Rather than vilify his sister, Cruz acknowledged that drug abuse is an unfortunate but common part of the human experience. And he’s not alone. Vermont Gov. Peter Shumlin has encouraged treatment rather than punishment for drug addicts. In New York City, nearly three-quarters of the police department’s 23,000 patrol officers receive training to administer naloxone, which can counteract an opioid overdose. In Burlington, Vt., the authorities follow overdose victims to emergency rooms and urge them to enter rehab rather than arresting them for drug use. The New York Times points out the unusualness of this response compared to the way police officers handled crack addicts during the 1980s and ’90s.
“Labeling it a health epidemic, not a war on drugs,” the paper noted, “marks a stark contrast with the criminal justice system’s approach to the crack-cocaine plague, which was met by mass arrests in mostly Black and Hispanic communities.”
Given the history of the country’s war on drugs and the tensions that remain between African-Americans and law enforcement, it’s natural for Blacks to question whether government officials and police officers will respond with compassion to the recent spike in opioid deaths in the African-American community. So far, officials in Cuyahoga County, the home of police-killing victim Tamir Rice, appear to be willing to take action to help Blacks get the treatment they need. They acknowledge that many such drug users don’t even realize their supply has been laced with fentanyl and carfentanil.

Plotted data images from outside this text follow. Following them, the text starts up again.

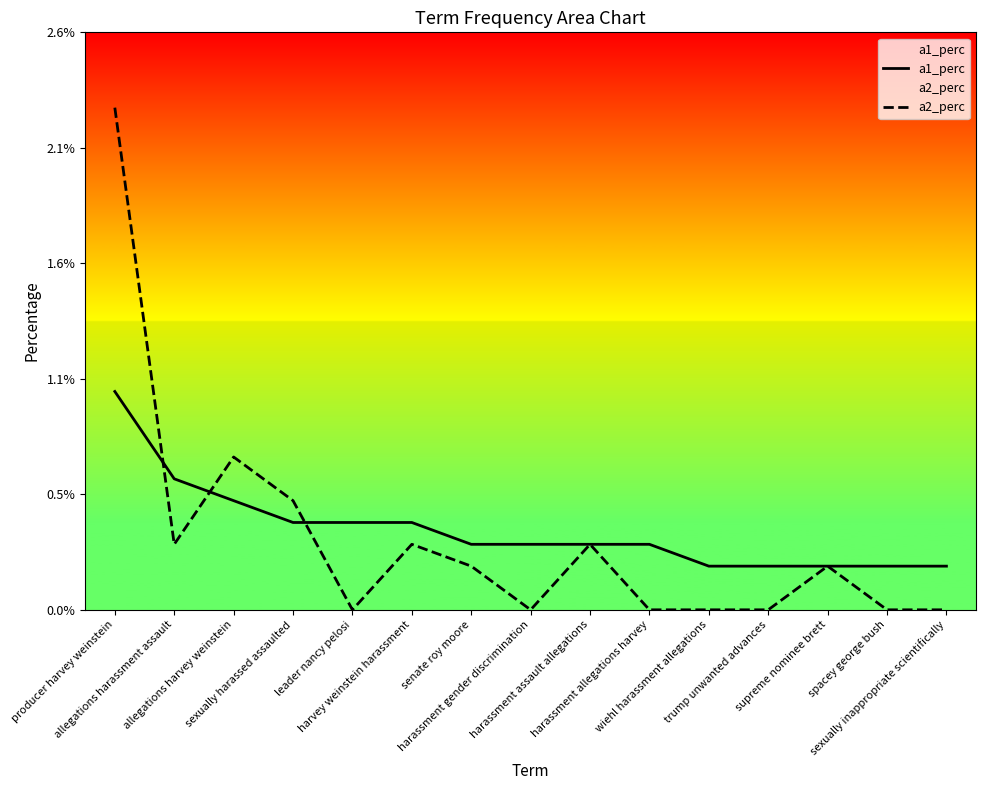

At how many categories does at least one series exceed 0?

15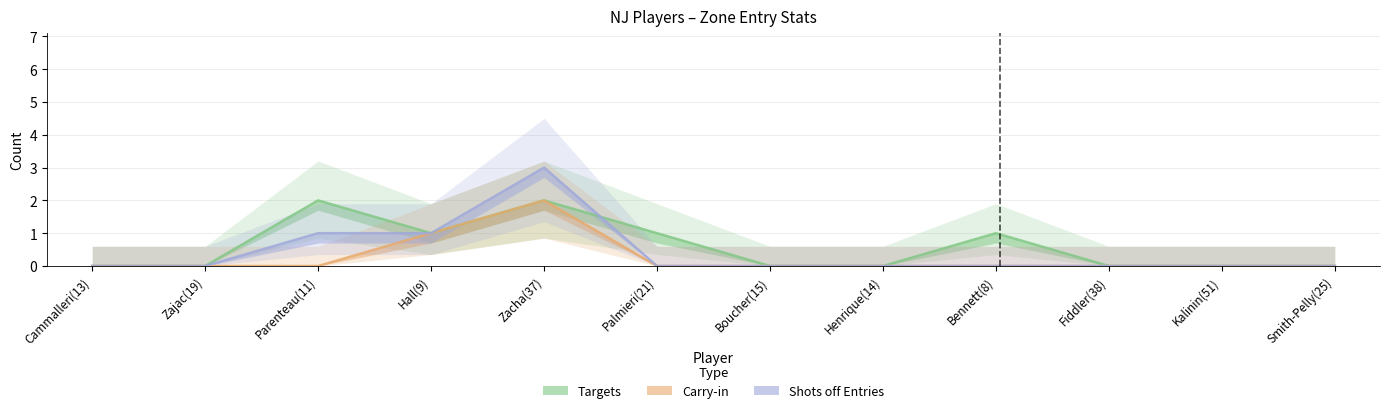

What is the sum of all Shots off Entries values?

5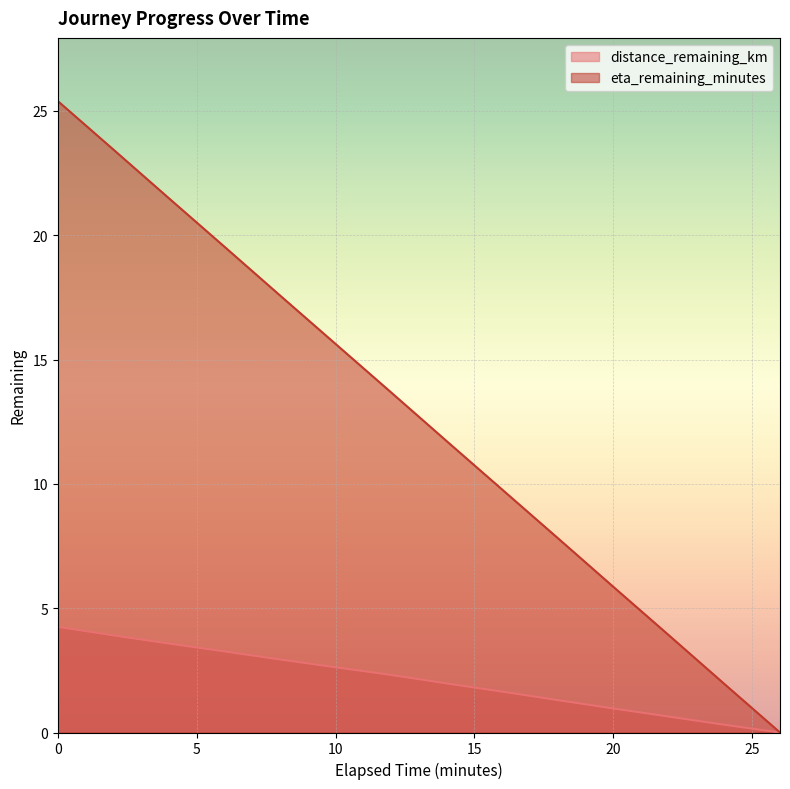

How many values in distance_remaining_km are above zero?

13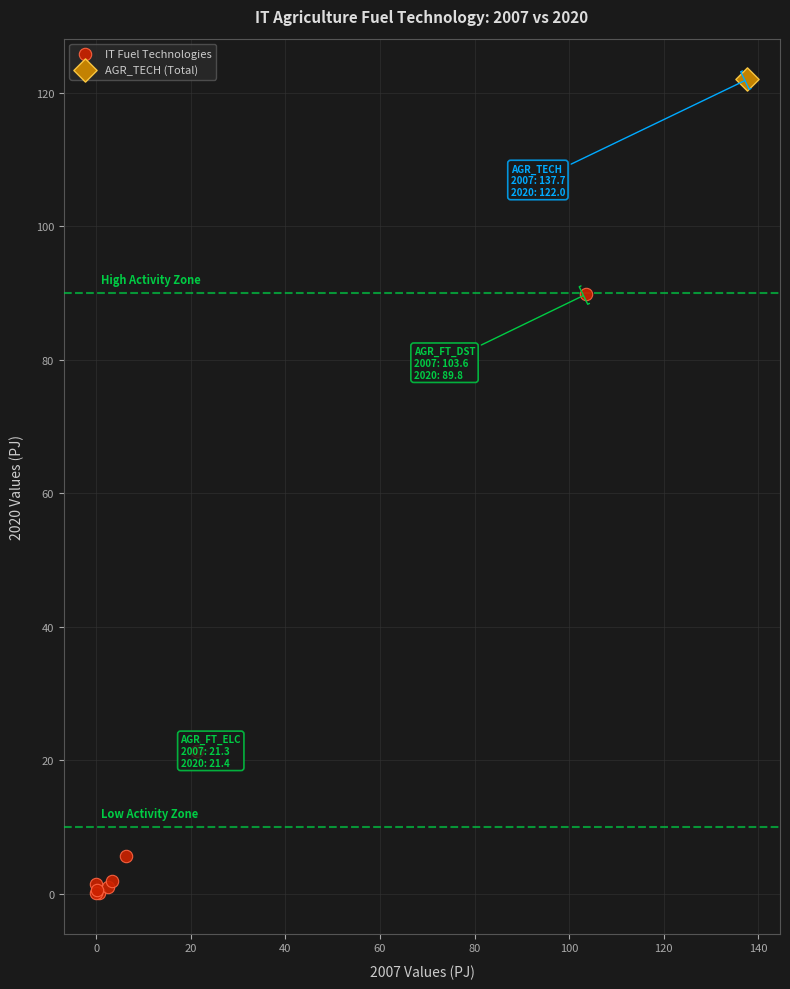

What are all the series names shown in the legend?

IT Fuel Technologies, AGR_TECH (Total)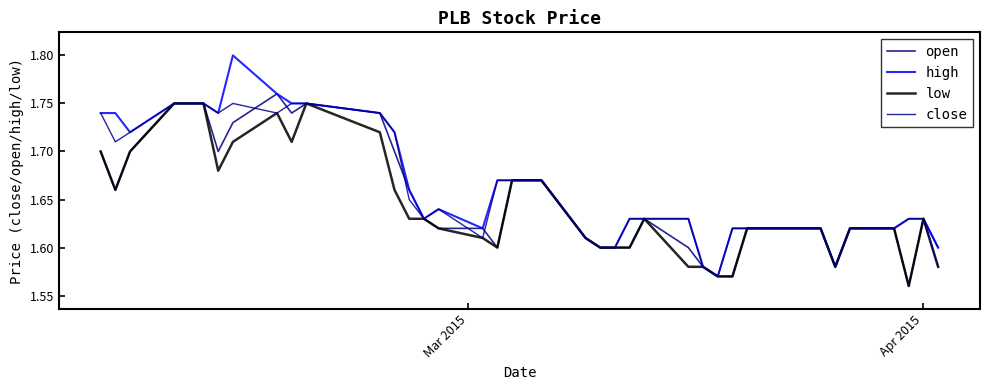

Which series has the largest total across all categories?

high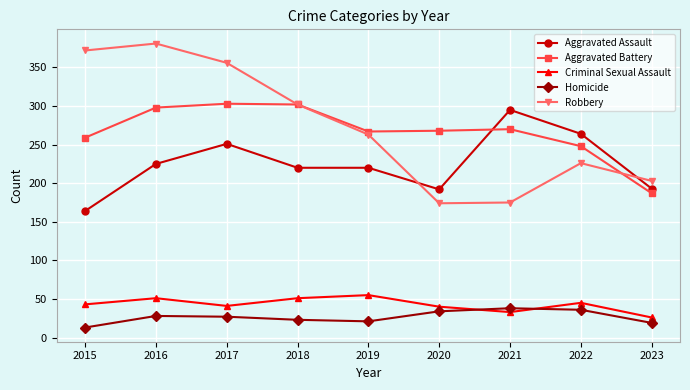

At how many categories does at least one series exceed 150?

9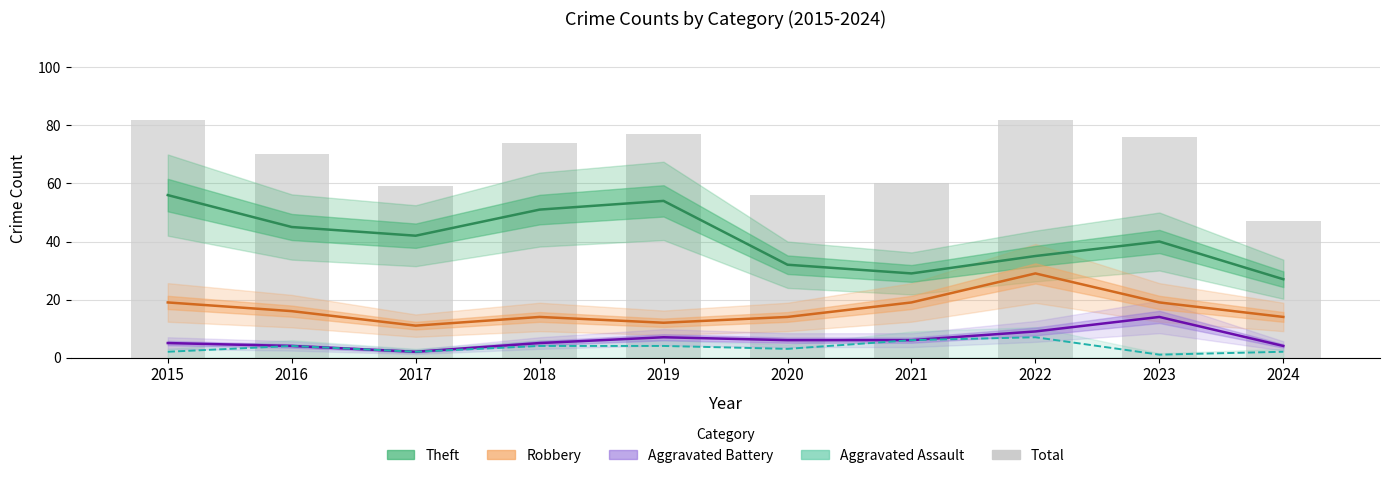

Which series has the largest total across all categories?

Total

Ohio Congresswoman Marcia L. Fudge is backing legislation to have the federal government fund drug treatment programs. She believes treatment and education are both useful weapons to combat drug fatalities.
“We have to find a way to get some control over the sales of fentanyl,” she said. “We have to start to educate people … who are less educated about the drugs, who have less resources and who tend to be treated at a lower rate.”